SUPPLIED MATERIAL>
>>>>>

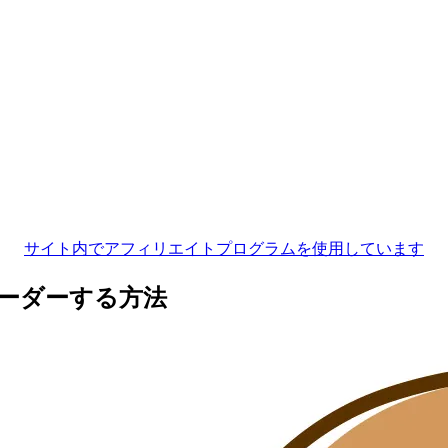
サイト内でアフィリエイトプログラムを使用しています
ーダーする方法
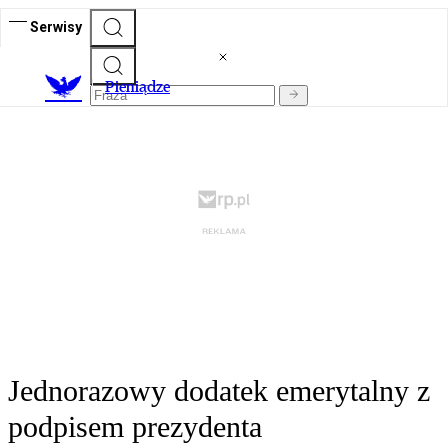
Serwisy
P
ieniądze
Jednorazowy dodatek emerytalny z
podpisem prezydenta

<<<<<
>>>>>

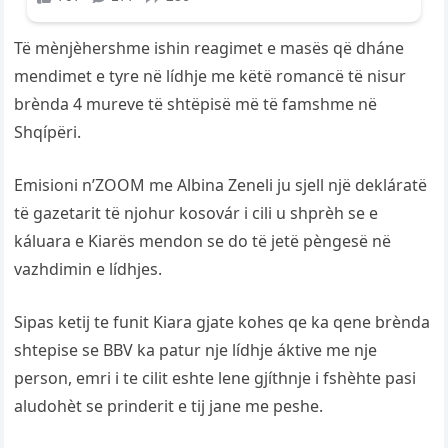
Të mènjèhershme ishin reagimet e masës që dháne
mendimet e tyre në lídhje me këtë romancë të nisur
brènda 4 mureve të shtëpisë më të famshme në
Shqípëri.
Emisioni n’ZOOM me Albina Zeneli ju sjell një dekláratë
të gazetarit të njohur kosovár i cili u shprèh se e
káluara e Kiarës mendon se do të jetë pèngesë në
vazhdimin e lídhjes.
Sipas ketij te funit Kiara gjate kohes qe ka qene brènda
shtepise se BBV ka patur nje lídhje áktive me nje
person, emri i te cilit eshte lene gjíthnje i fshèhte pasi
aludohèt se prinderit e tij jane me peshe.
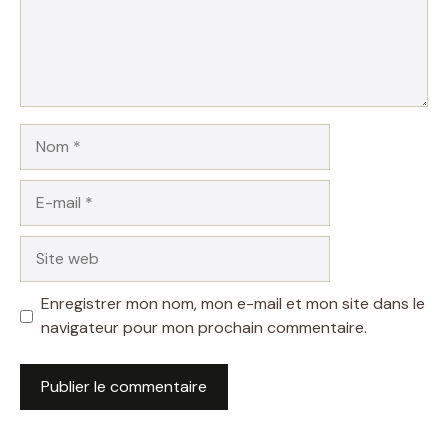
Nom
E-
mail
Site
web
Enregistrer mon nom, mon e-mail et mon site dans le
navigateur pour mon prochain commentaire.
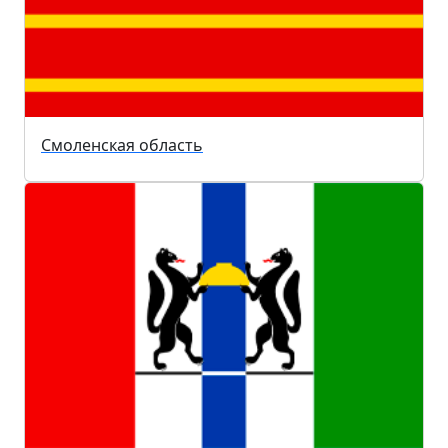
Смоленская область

<<<<<
>>>>>

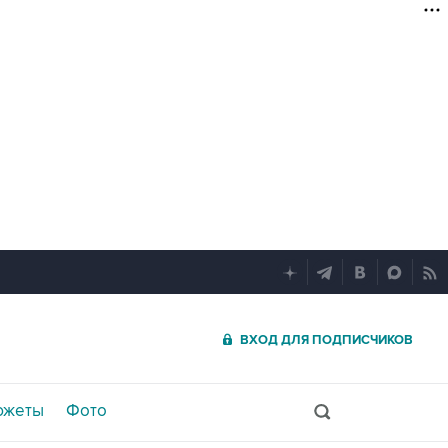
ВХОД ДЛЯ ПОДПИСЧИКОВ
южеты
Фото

<<<<<

PROMPT> Search the material above for the word "mail", then copy out each line that has it.

RESPONSE TO THE EXERCISE>
mail
Enregistrer mon nom, mon e-mail et mon site dans le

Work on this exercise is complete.